The court rejected all of the consumer's arguments. His claim that he had little idea what the offer meant was unrealistic, as he had previously settled similar claims. His attorney could have requested a fee award that would have covered the time necessary to finalize the settlement. The court also rejected an argument that the consumer achieved more than limited success, an argument that he based on the liability disclaimer in the settlement offer. The fact that the debt collector disclaimed liability in a settlement offer, but then the consumer obtained the maximum statutory damages, was irrelevant. The settlement offer contained merely standard terms and as soon as the parties had finalized the settlement, a judgment would have been entered against the debt collector, making the liability disclaimer in the offer immaterial. The time associated with the $187,410 in attorney fees did not reflect the reasonable attorney work.
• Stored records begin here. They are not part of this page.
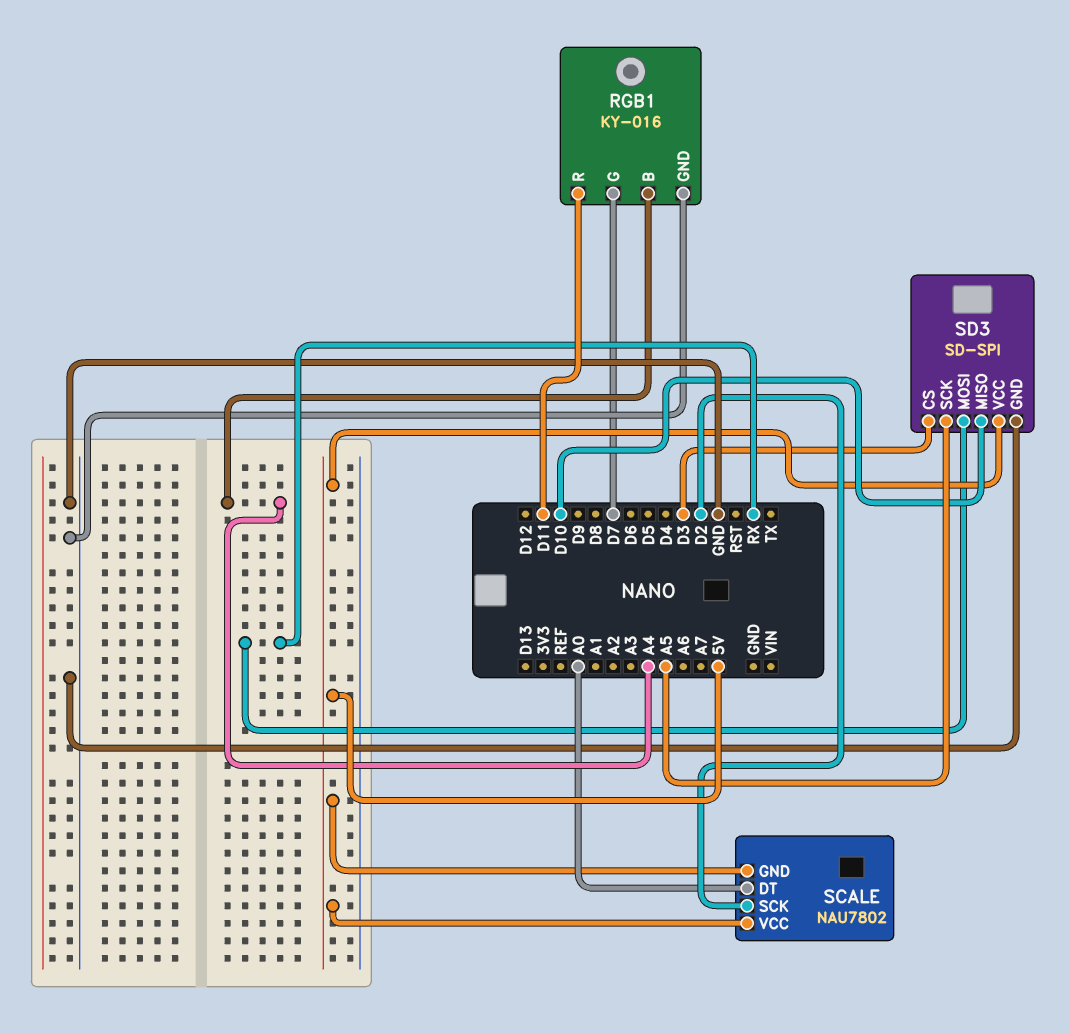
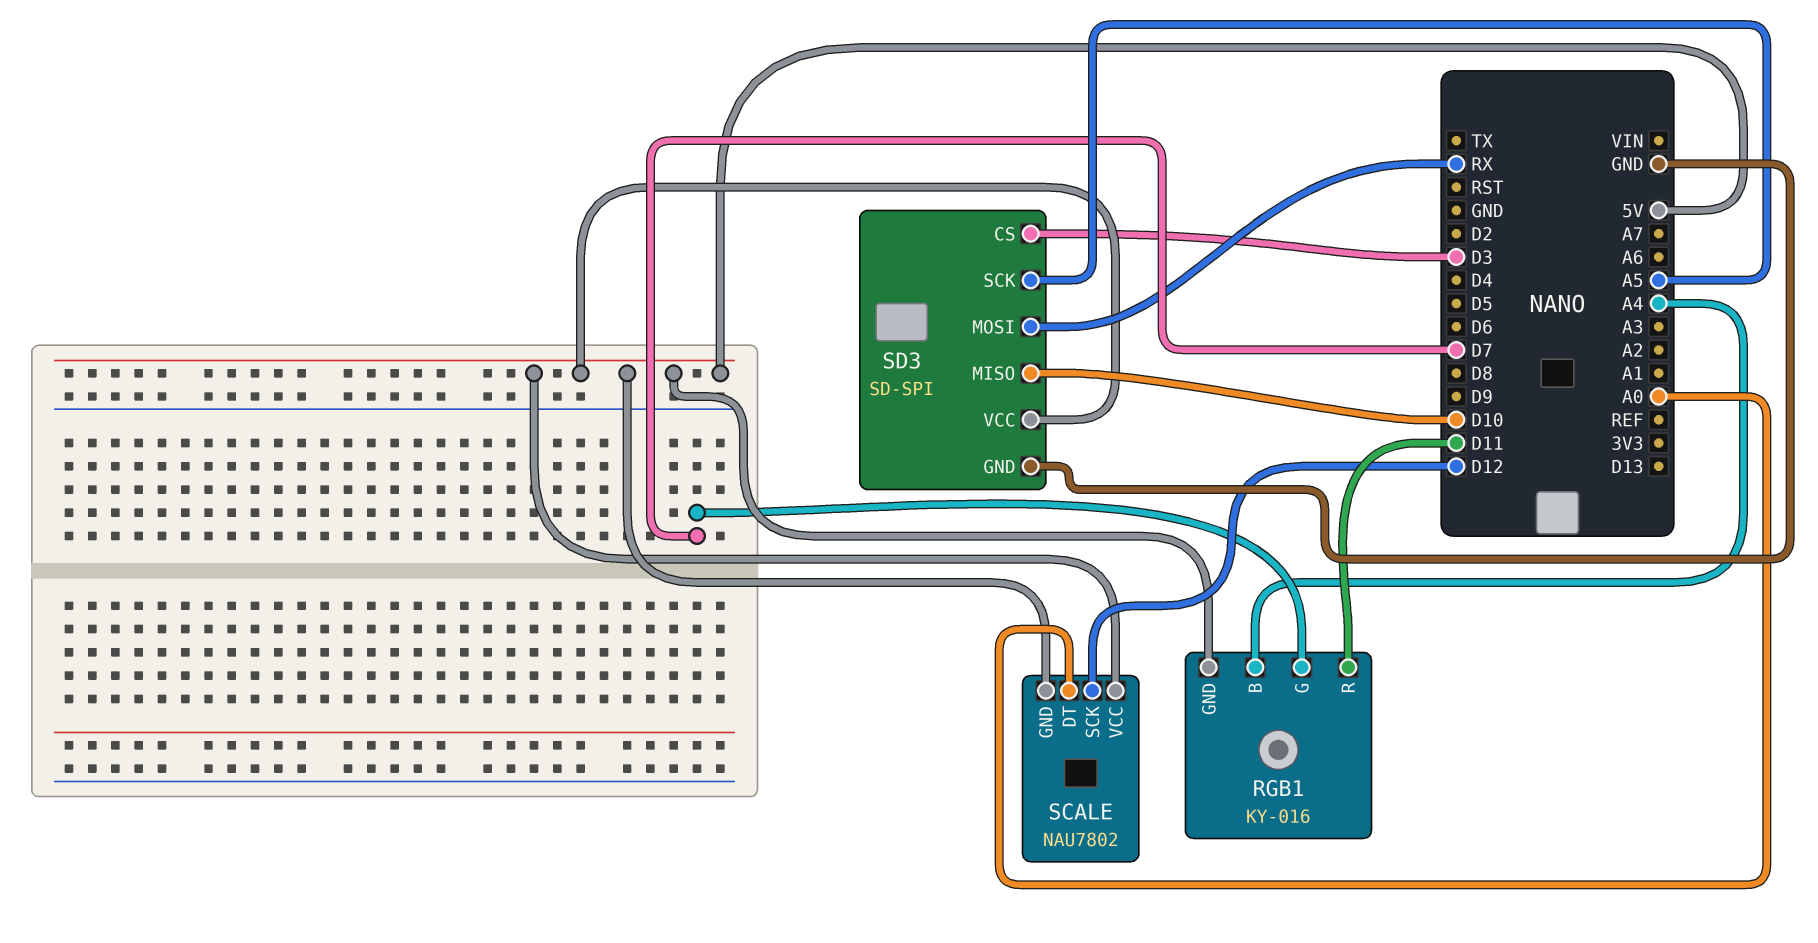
RGB1 pin GND: GND -> 5V
SCALE pin SCK: D2 -> D12

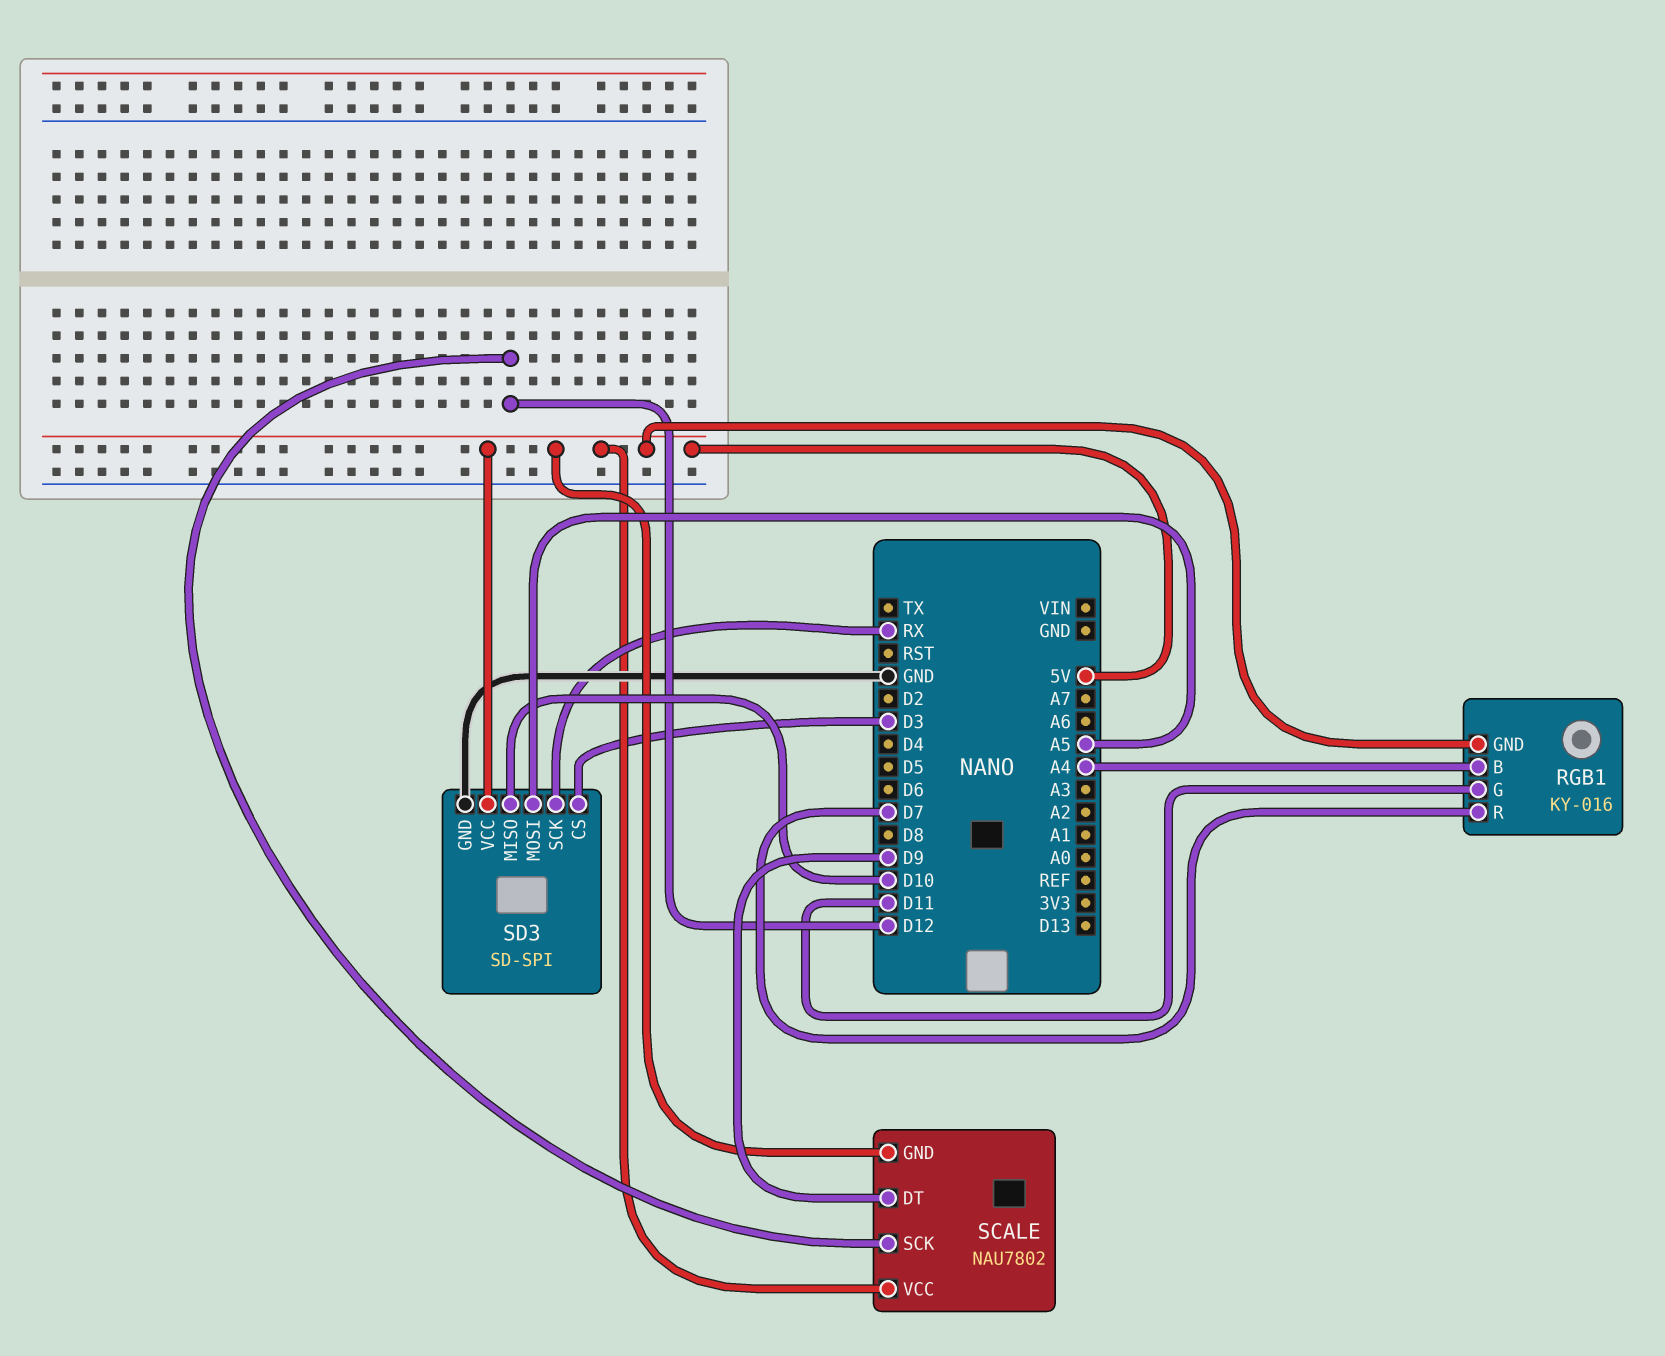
RGB1 pin G: D7 -> D11
RGB1 pin R: D11 -> D7
SCALE pin DT: A0 -> D9
SD3 pin MOSI: RX -> A5
SD3 pin SCK: A5 -> RX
To the contrary, the vast majority of the fees were for time spent pursuing an unsuccessful and ill-advised effort to win a much bigger payoff than was even remotely possible in the circumstances giving rise to the claims.

The case number is No. 17-3259.

Attorneys: Mario Kris Kasalo (Law Office of M. Kris Kasalo, Ltd.) for Isaac Paz. David M. Schultz (Hinshaw & Culbertson LLP) for Portfolio Recovery Associates, LLC.